§ Work required:
Take each line of the records below that contains the string "casing" and copy it.

START Input data

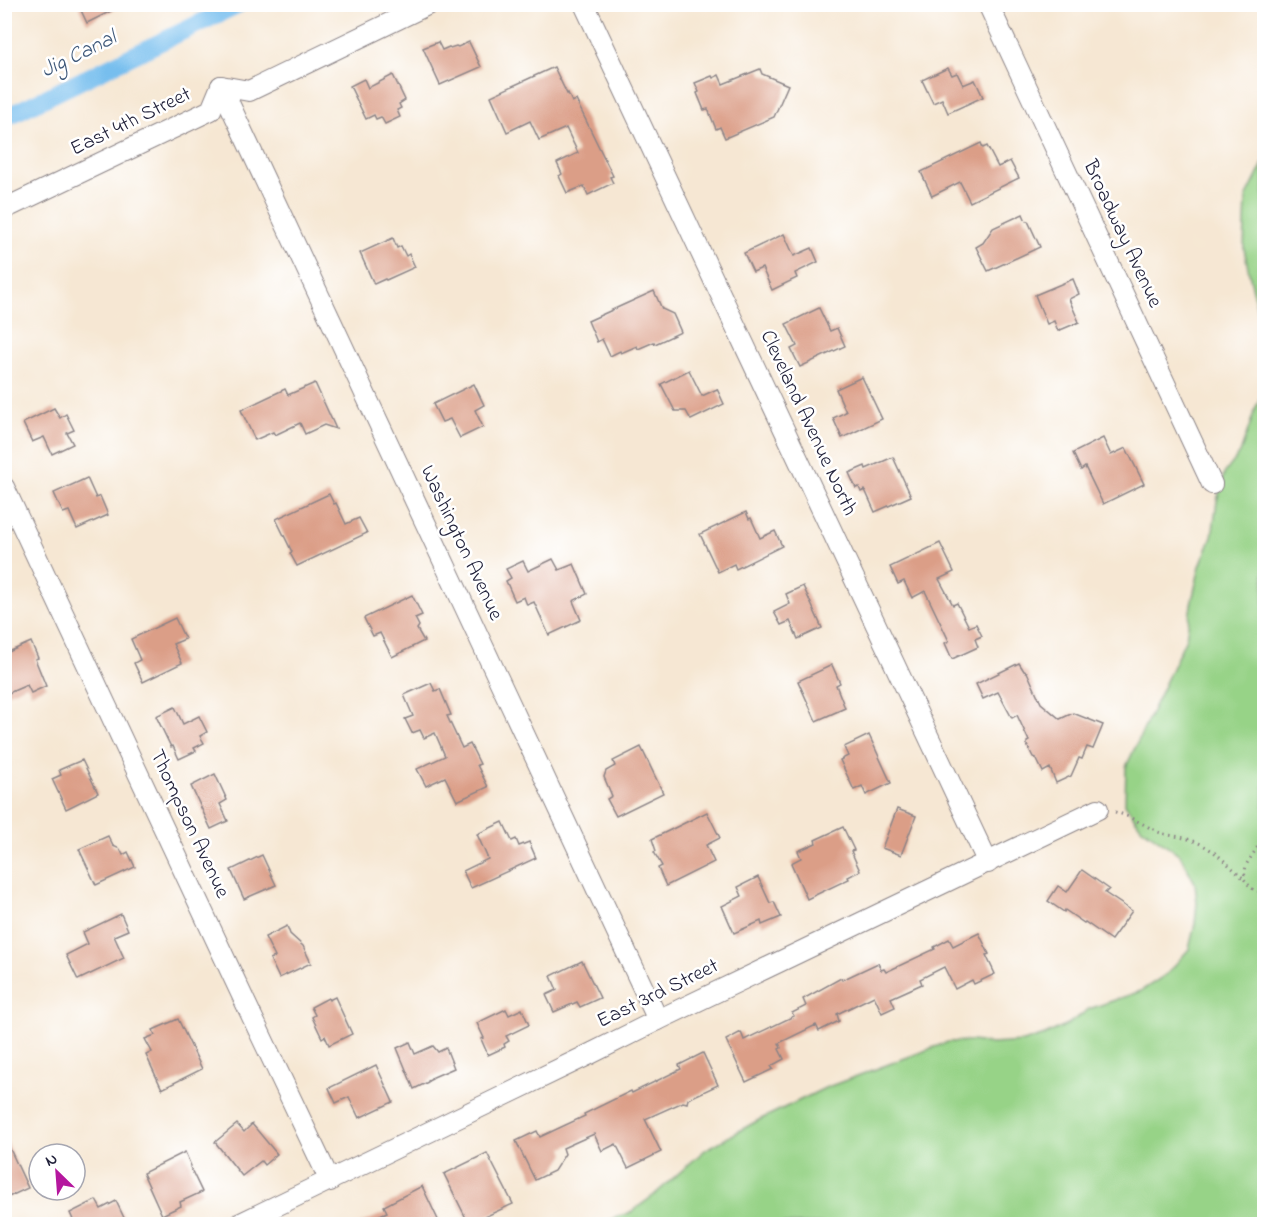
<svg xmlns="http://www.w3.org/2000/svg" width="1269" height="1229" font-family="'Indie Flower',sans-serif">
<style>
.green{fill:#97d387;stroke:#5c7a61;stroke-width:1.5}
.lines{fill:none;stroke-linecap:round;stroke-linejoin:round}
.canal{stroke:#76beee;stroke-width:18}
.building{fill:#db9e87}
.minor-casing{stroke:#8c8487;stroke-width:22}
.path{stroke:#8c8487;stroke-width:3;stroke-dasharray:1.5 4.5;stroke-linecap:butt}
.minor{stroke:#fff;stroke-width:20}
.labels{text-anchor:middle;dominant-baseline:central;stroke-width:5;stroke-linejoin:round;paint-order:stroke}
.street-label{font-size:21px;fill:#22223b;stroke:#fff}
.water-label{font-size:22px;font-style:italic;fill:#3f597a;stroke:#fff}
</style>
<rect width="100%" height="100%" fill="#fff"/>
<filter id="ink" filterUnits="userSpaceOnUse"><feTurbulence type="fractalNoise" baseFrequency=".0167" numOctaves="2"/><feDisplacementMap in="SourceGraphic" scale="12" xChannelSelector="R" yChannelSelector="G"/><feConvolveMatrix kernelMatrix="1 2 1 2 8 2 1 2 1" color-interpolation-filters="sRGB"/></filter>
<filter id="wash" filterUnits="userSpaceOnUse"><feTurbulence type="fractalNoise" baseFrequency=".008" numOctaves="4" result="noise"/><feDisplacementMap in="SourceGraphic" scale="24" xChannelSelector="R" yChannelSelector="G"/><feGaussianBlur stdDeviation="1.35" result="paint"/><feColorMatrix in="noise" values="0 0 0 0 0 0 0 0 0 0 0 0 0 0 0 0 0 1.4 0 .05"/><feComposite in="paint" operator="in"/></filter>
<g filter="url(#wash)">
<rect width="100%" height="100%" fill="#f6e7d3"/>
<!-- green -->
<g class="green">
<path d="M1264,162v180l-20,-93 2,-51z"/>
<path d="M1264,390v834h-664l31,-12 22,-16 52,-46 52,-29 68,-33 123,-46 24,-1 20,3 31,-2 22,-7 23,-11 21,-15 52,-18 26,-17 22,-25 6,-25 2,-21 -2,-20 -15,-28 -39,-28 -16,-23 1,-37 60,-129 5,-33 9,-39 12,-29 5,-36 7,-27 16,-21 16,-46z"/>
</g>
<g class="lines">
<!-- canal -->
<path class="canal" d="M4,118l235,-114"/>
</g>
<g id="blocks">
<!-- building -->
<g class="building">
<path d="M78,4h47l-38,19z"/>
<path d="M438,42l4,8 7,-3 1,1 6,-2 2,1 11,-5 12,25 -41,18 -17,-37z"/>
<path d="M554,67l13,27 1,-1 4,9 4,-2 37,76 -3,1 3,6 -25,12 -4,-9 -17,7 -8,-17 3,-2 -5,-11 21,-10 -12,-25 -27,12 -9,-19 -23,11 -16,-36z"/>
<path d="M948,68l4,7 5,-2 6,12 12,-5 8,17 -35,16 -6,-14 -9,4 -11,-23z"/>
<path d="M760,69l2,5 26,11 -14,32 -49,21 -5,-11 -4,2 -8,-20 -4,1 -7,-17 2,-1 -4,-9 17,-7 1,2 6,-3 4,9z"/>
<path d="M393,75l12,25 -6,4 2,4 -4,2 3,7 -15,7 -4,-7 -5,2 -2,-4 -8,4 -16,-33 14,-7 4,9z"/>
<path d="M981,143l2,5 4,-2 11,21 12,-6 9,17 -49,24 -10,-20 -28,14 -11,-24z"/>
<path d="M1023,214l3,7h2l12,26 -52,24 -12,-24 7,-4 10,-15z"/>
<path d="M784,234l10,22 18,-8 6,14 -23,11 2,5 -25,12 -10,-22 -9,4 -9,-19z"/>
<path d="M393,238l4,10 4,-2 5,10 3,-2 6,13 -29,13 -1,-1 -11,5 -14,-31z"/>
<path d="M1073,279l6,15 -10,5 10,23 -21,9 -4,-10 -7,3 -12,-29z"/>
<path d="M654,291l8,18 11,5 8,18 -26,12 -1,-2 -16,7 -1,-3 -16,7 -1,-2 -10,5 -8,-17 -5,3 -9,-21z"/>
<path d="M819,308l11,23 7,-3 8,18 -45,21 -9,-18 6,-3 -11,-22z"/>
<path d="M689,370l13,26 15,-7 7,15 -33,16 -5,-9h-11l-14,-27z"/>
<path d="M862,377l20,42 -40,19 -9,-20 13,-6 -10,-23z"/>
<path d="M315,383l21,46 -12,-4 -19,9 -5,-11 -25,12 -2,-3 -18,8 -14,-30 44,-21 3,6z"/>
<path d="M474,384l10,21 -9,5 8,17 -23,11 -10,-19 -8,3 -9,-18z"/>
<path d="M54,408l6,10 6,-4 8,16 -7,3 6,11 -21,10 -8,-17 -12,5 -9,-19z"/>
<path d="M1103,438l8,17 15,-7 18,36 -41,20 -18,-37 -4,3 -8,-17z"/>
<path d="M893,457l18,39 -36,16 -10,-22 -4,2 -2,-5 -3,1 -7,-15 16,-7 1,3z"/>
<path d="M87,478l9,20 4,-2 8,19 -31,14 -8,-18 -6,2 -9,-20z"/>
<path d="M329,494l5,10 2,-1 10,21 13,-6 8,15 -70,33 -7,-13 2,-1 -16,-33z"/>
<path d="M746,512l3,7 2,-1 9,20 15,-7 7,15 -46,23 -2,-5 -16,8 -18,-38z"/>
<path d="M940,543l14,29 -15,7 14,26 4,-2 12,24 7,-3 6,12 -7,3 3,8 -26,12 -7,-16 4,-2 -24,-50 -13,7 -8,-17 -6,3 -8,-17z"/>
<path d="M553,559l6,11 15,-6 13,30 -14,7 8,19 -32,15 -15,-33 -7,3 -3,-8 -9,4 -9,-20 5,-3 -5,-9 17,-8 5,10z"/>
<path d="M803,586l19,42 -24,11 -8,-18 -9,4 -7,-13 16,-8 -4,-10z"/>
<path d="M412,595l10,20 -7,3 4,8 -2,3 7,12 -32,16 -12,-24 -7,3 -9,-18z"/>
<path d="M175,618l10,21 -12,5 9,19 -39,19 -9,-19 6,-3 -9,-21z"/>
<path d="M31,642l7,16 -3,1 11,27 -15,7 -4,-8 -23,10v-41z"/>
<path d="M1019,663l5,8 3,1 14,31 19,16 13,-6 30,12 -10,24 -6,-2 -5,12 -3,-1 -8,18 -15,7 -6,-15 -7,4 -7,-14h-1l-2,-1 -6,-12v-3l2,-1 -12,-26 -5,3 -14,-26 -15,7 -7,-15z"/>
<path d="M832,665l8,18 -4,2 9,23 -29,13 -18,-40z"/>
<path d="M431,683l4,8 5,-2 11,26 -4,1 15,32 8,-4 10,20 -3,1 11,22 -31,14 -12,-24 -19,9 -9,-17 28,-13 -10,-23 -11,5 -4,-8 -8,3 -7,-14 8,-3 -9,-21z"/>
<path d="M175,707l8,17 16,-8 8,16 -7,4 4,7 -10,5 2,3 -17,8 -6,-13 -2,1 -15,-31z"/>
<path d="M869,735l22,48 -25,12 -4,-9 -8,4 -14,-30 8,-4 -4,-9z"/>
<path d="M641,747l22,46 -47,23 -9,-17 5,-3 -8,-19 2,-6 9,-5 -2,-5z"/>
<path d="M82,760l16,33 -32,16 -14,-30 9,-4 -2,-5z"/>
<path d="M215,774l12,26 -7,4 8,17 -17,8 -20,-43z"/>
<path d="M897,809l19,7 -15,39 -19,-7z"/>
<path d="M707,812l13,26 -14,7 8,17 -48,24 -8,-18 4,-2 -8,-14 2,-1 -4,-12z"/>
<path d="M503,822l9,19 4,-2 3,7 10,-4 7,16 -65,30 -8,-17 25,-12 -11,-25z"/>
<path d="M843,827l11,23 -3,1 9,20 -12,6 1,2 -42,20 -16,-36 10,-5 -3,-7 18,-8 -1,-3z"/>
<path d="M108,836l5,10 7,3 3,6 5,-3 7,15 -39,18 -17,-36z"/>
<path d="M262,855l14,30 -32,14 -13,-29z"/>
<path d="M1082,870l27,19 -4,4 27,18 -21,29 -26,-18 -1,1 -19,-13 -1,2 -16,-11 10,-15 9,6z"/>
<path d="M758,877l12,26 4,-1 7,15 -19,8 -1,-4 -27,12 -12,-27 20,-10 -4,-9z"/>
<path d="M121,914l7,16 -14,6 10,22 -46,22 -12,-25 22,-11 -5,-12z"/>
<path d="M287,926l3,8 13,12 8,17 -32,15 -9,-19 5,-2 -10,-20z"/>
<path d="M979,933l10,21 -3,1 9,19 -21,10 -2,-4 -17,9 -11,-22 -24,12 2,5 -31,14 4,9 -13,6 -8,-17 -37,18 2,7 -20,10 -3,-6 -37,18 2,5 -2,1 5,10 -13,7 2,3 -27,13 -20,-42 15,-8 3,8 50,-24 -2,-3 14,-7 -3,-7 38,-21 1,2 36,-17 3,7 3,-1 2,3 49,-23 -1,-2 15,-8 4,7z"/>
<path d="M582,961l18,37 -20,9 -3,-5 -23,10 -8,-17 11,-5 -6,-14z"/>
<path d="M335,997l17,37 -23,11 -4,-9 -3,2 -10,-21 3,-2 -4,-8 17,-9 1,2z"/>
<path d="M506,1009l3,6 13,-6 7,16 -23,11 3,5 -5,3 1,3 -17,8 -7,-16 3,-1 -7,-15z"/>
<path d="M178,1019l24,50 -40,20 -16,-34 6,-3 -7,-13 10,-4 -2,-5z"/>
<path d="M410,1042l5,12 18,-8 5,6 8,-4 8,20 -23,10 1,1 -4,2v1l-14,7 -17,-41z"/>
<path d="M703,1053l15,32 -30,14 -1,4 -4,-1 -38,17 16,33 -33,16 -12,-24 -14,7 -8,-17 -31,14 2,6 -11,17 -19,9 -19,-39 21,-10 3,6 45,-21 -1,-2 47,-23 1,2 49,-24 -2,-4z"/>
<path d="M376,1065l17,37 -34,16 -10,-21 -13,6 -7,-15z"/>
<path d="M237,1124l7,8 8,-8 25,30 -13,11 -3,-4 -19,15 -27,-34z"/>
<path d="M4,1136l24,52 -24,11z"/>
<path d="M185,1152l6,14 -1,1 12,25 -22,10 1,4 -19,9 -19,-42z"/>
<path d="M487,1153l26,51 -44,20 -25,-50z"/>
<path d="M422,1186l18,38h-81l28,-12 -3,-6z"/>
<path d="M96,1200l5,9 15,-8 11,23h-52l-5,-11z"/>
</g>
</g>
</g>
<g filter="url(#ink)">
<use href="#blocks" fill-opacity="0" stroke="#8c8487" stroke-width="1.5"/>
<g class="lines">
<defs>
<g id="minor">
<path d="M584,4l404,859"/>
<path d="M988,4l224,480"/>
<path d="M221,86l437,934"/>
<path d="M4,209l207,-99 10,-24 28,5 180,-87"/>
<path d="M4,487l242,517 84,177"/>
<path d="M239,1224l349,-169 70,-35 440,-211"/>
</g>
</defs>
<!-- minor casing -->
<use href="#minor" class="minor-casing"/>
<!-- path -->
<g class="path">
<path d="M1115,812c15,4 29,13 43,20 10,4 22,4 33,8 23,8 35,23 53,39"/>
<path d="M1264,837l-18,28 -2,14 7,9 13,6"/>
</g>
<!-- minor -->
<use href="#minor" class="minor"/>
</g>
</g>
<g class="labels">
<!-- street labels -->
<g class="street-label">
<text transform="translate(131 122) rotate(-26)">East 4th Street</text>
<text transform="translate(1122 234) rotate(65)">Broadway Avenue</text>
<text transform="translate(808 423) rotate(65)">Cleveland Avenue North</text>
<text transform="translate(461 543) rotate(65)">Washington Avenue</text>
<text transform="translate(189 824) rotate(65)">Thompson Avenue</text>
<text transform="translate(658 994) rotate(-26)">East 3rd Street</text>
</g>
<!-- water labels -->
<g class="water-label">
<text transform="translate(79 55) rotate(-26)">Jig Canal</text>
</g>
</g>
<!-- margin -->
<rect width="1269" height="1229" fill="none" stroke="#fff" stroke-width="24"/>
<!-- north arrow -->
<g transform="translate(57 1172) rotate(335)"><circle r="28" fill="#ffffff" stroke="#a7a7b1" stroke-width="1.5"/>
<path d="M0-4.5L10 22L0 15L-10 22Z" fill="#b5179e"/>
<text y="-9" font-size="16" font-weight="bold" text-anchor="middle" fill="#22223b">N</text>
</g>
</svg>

END Input data

§ Task response:
.minor-casing{stroke:#8c8487;stroke-width:22}
<!-- minor casing -->
<use href="#minor" class="minor-casing"/>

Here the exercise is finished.